Malta International Airport plc – Annual General Meeting Held
Malta International Airport plc announced that at the 22nd Annual General Meeting held on 22nd May 2014, the shareholders considered and approved the following resolutions:
Ordinary Business
Resolution
1. That the Financial Statements of the Company for the financial year ended 31st December 2013 and the Directors’ and Auditors’ Report thereon as set out in the Annual Report be and hereby approved;
2. That a final gross dividend of €0.115384 per share (net €0.075) which represents a gross payment of €15,611,538 be and is hereby approved1;
3. That the reappointment of Deloitte Audit Limited as Auditors of the Company be hereby approved and that the Directors be and are hereby authorised to fix their remuneration;
Special Business
Resolution
1. That the current text of Article 88 is deleted and replaced by the amended text hereunder, so that Article 88 will now read:
“88. The Company shall pay any dividend or other moneys payable in respect of an Equity Security by electronic means directly to a bank account, with any bank in Malta, held or designated by the person entitled to receive such payment or to make such designation. Where an Equity Security is held jointly by more than one Person, the first named joint member appearing on the Register of Members shall be deemed to be the Person entitled to receive the payment and to designate a bank account for payment.
Where the Company is not duly notified in writing of a designated bank account for the payment of any dividend or other moneys payable in respect of an Equity Security, it shall be entitled to retain any payment of any dividend or other moneys payable in respect of an Equity Security until it is duly notified with a designated bank account where any such dividend or other moneys payable in respect of an Equity Security are to be transferred.
In the case of an Equity Security held by joint holders, any one of such holders may give an effective and valid receipt for all dividends or other moneys payable in respect of an Equity Security and payments on account of dividends or other moneys payable in respect of an Equity Security.
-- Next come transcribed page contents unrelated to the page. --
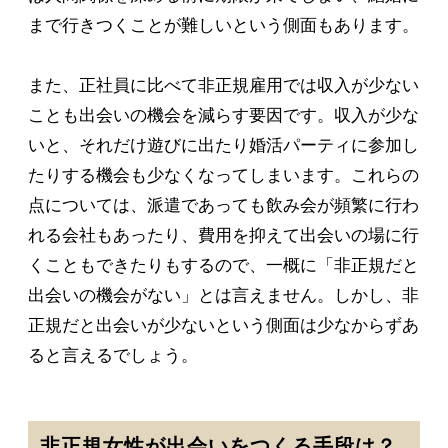
まで行きつくことが難しいという側面もあります。
また、正社員に比べて非正規雇用では収入が少ない
ことも出会いの機会を減らす要因です。収入が少な
いと、それだけ遊びに出たり婚活パーティに参加し
たりする機会も少なくなってしまいます。これらの
点については、派遣であっても飲み会が頻繁に行わ
れる会社もあったり、費用を抑えて出会いの場に行
くこともできたりもするので、一概に「非正規だと
出会いの機会がない」とは言えません。しかし、非
正規だと出会いが少ないという側面は少なからずあ
ると言えるでしょう。
非正規女性が出会いをつくる手段は？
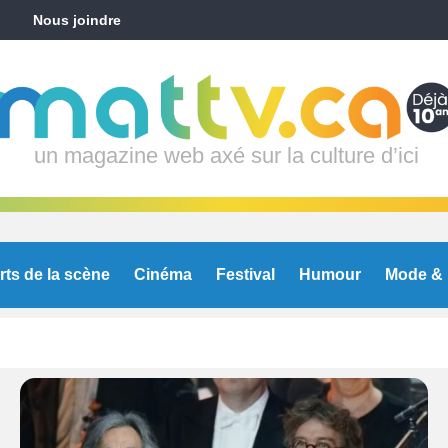
Nous joindre
un magazine web axé sur la culture d’ici
rts de la scène
Cinéma
Festival
Humour
Mode & 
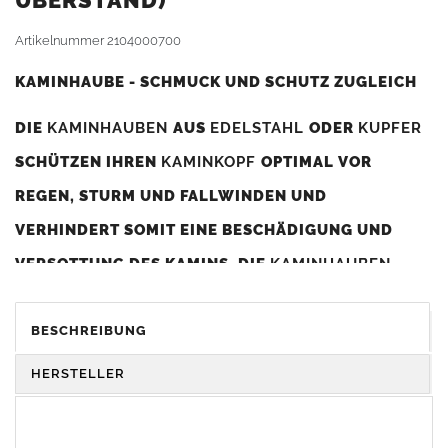
BERSTAND)
Artikelnummer
2104000700
KAMINHAUBE - SCHMUCK UND SCHUTZ ZUGLEICH
DIE
KAMINHAUBEN
AUS
EDELSTAHL
ODER
KUPFER
SCHÜTZEN IHREN
KAMINKOPF
OPTIMAL VOR
REGEN, STURM UND FALLWINDEN UND
VERHINDERT SOMIT EINE BESCHÄDIGUNG UND
VERSOTTUNG DES KAMINS. DIE
KAMINHAUBEN
VERBESSERN DIE ZUGLEISTUNG DES
KAMINS
UND
DIENEN GLEICHZEITIG ALS GESTALTERISCHES
BESCHREIBUNG
ELEMENT ZUR VERSCHÖNERUNG DES BAUWERKS.
HERSTELLER
Was sollten Sie beim Kauf beachten?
The payment of dividend or other moneys payable in respect of an Equity Security to any account designated by one of the the joint holders shall be deemed to be a good discharge to the Company.
Every such payment shall be effected at the risk of the Person entitled to the dividend or other moneys payable in
respect of an Equity Security and shall be deemed a good discharge to the Company. The Company is not responsible for amounts lost or delayed in the course of making the payment as aforesaid.”
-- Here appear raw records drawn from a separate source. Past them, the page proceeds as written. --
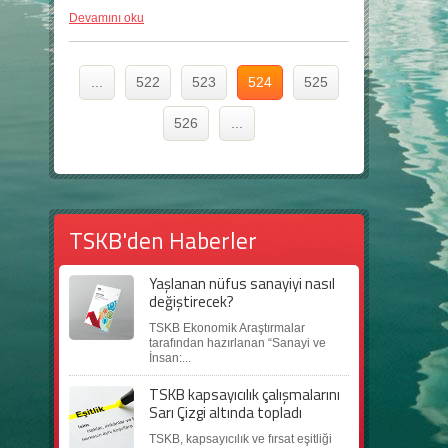
Devamını oku
...
522
523
524
525
526
...
TSKB'den Haberler
Yaşlanan nüfus sanayiyi nasıl
değiştirecek?
TSKB Ekonomik Araştırmalar
tarafından hazırlanan “Sanayi ve
İnsan:...
TSKB kapsayıcılık çalışmalarını
Sarı Çizgi altında topladı
TSKB, kapsayıcılık ve fırsat eşitliği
B. That the current text of Article 59(1)(f) is deleted and replaced by the amended text hereunder, so that Article
59(1)(f) will now read:
“59.1 Without prejudice to the provisions of the Act, the office of a Director shall ‘ipso facto’ be vacated:-
(f) if he becomes of unsound mind, or is convicted of any crime punishable by imprisonment, or declared bankrupt
during his term of office.”
C. That the current text of Article 59.2 is deleted and replaced by the amended text hereunder, so that Article 59.2
will now read:
“59.2 A resolution of the Directors declaring a Director to have vacated office as aforesaid shall be conclusive as to the fact and the grounds of vacation stated in the resolution. For the avoidance of doubt, the resolution referred to in this Article is not required for the purpose of the vacation of the office of director pursuant to article 59.1.”
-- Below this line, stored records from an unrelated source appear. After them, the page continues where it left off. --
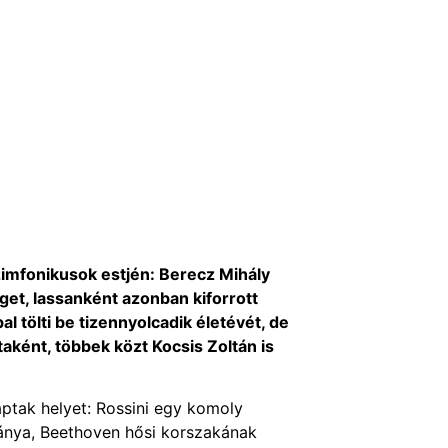
zimfonikusok estjén: Berecz Mihály
et, lassanként azonban kiforrott
 tölti be tizennyolcadik életévét, de
taként, többek közt Kocsis Zoltán is
aptak helyet: Rossini egy komoly
tánya, Beethoven hősi korszakának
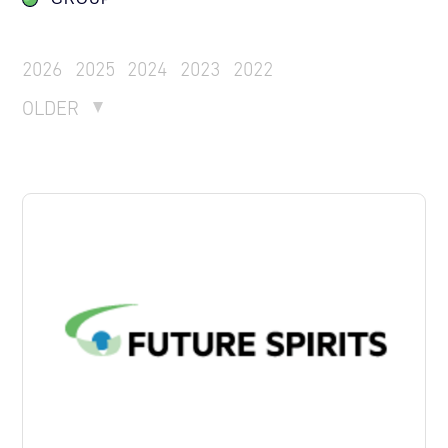
2026
2025
2024
2023
2022
OLDER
D. That the current text of Article 56.3 is deleted and replaced by the amended text hereunder, so that Article 56.3
will now read:
“56.3 The Company shall grant a period of at least fourteen (14) days to Members to propose nominations of
candidates for the election of Directors. Such notice may be given by the publication of an advertisement in at least
two (2) daily newspapers. All such nominations shall on pain of nullity have to be submitted on a form to be
prescribed by the Company Secretary from time to time. Nomination forms, as prescribed, together with the
nominee’s acceptance of the nomination must reach the Company Secretary at least fourteen (14) days after the
publication of the notice calling for such nominations but in any event no later than thirty (30) days prior to the date of
the meeting appointed for such election.”
Appointment of Directors
The new Board of Directors was appointed in accordance with the Articles of Association of the Company. The following directors were appointed in office up to the next Annual General Meeting: Mr Michael Bianchi, Mr Nikolaus Gretzmacher, Dr Yousef Sabeh and Mr Alfred Quintano as non-executive Directors; together with CEO Markus Klaushofer, Deputy CEO & CFO Austin Calleja and CCO Alan Borg as executive Directors. The Malta Mediterranean Link Consortium Limited appointed Mr Karl Dandler as non-Executive Director, replacing Mr Michael Hoeferer, whose term of office came to an end at this Annual General Meeting.
Further disclosures, if any, with respect to Mr Dandler appointment as required by the listing rules will be made in due course.